Dans ce quartier du Madrillet, populaire et multiculturel, "notre amitié continue à se renforcer de jour en jour", a confirmé le président de l'association cultuelle musulmane Mohammed Karabila, quelques jours avant le début, lundi, du procès de l'assassinat du père Jacques Hamel, 85 ans, le 26 juillet 2016, par deux hommes de 19 ans se réclamant de l'organisation Etat islamique.

"En 2016, on a reçu beaucoup d'étrangers, des musulmans et non musulmans. Ils n'en revenaient pas: ils ont vu qu'on était solidaires à jamais", ajoute M. Karabila qui préside aussi le conseil régional du culte musulman de Haute-Normandie.

L'entraide ne date pas d'hier. "Le père Hamel nous prêtait cette salle près de l'église le mois du ramadan, quand la mosquée n'était pas construite", se souvient Driss, 52 ans, un pratiquant musulman, membre d'une association laïque d'aide aux devoirs.

"Entre le père Hamel et la mosquée, c'était plus que de l'amitié", confirme un commerçant ambulant musulman de 35 ans interrogé un peu plus tôt sur le marché de ce quartier qui n'est pas celui où le père Hamel a été tué.

"Quand j'étais petit, j'allais à l'aide aux devoirs chez les sœurs. Elles nous donnaient un petit goûter, on était content. Il n'y a rien qui a changé pour nous", poursuit ce bénévole à l'Asmcb, l'association qui gère l'équipe de football "black-blanc-beur" du quartier.

Sans l'aide des chrétiens, la mosquée, inaugurée en 1999 sur un terrain qui appartenait à l'église, n'aurait pas vu le jour, souligne M. Karabila. Un mur sépare le terrain de la mosquée de celui de l'église voisine mais une porte permet de passer de l'un à l'autre, "symbole de cette amitié réelle et pratique".

- "Procès dans la sérénité" -

Derrière, l'association Vesti'amis des soeurs de la communauté de Saint-Vincent-de-Paul, dont trois membres étaient auprès du père Hamel le 26 juillet 2016, distribue des vêtements pour quelques dizaines de centimes d'euros.

En face le Secours catholique accueille ceux qui en ont besoin, quelles que soient leurs convictions. "C'est une fraternité qu'on voit toutes les semaines", souligne M. Karabila.

Avant le Covid, la salle polyvalente des chrétiens servait également deux fois par an pour des fêtes musulmanes.

"C'est sans doute un des fruits très forts de ce martyre du père Hamel (...), nous sommes restés amis", a estimé monseigneur Dominique Lebrun interrogé par l'AFP.
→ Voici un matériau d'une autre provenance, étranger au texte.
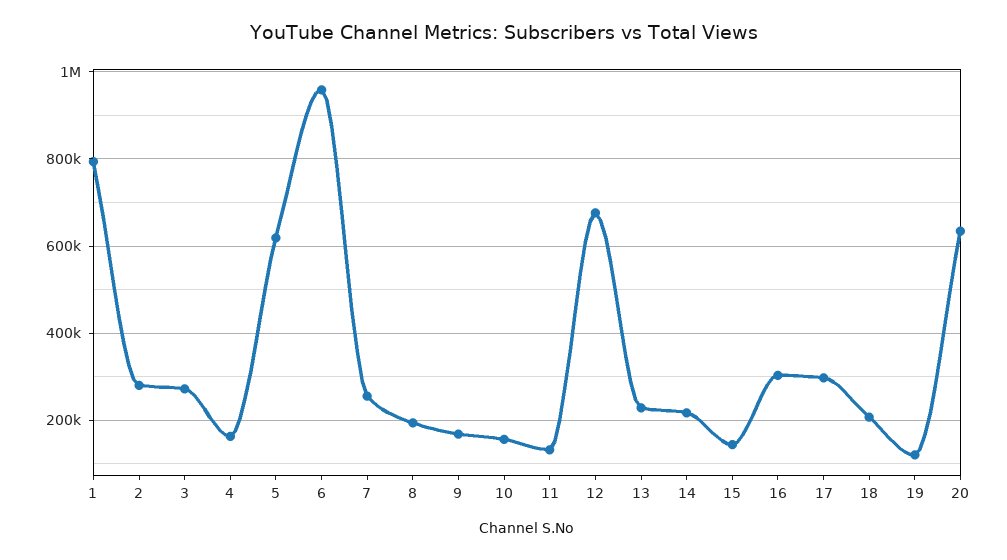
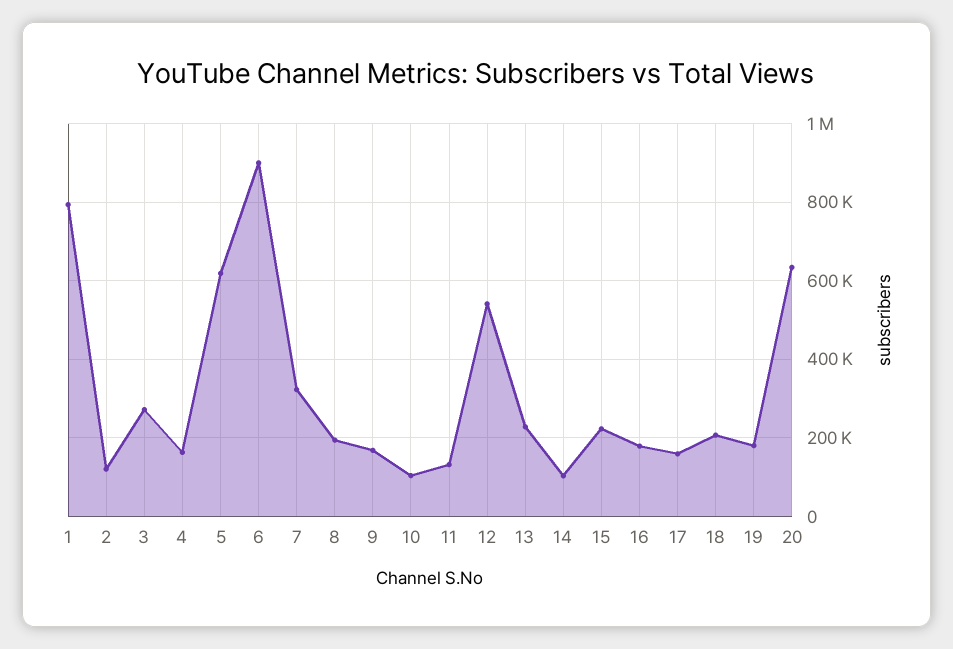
  {
    "1": 800000,
-   "2": 280000,
+   "2": 120000,
    "3": 280000,
    "4": 160000,
    "5": 620000,
-   "6": 960000,
+   "6": 900000,
-   "7": 260000,
+   "7": 320000,
    "8": 200000,
    "9": 160000,
-   "10": 160000,
+   "10": 100000,
    "11": 140000,
-   "12": 680000,
+   "12": 540000,
    "13": 220000,
-   "14": 220000,
+   "14": 100000,
-   "15": 140000,
+   "15": 220000,
-   "16": 300000,
+   "16": 180000,
-   "17": 300000,
+   "17": 160000,
    "18": 200000,
-   "19": 120000,
+   "19": 180000,
    "20": 640000
  }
L'archevêque de Rouen a même vu en 2017 Roselyne Hamel et la mère d'Adel Kermiche, l'un des deux assaillants du père Hamel, se "tomber dans les bras dans un grand silence" avant que la soeur du père Hamel ne dise +j'ai perdu mon frère qui était âgé et vous avez perdu votre fils et il était jeune+". Les djihadistes avaient été abattus par la police.

Les liens se sont "renforcés", assure aussi Jacques Simon, le curé de Sainte-Etienne-du-Rouvray, rappelant que les musulmans ont tout de même "souffert" d'"amalgames".

"Il y a encore des liens parce qu'il y a les associations (sport, aide aux devoirs). Mais l'Etat a baissé les subventions", déplore de son côté Patrick, un commerçant ambulant athée de 61 ans, sur le marché.

"J'ai créé une association il y a 20 ans. Il y avait 16 emplois jeunes. La moitié a disparu", assure-t-il.

"L'Etat a fait beaucoup de mal aux associations (...). (Certaines) jouent un rôle important dans le vivre ensemble" pense aussi Gabriel Moba, adjoint PS au maire PCF.

Mohammed Karabila espère lui "un procès dans la sérénité" qui ne se "retourne" pas contre les musulmans dans un contexte d'élection présidentielle et de "zemmourisation des esprits".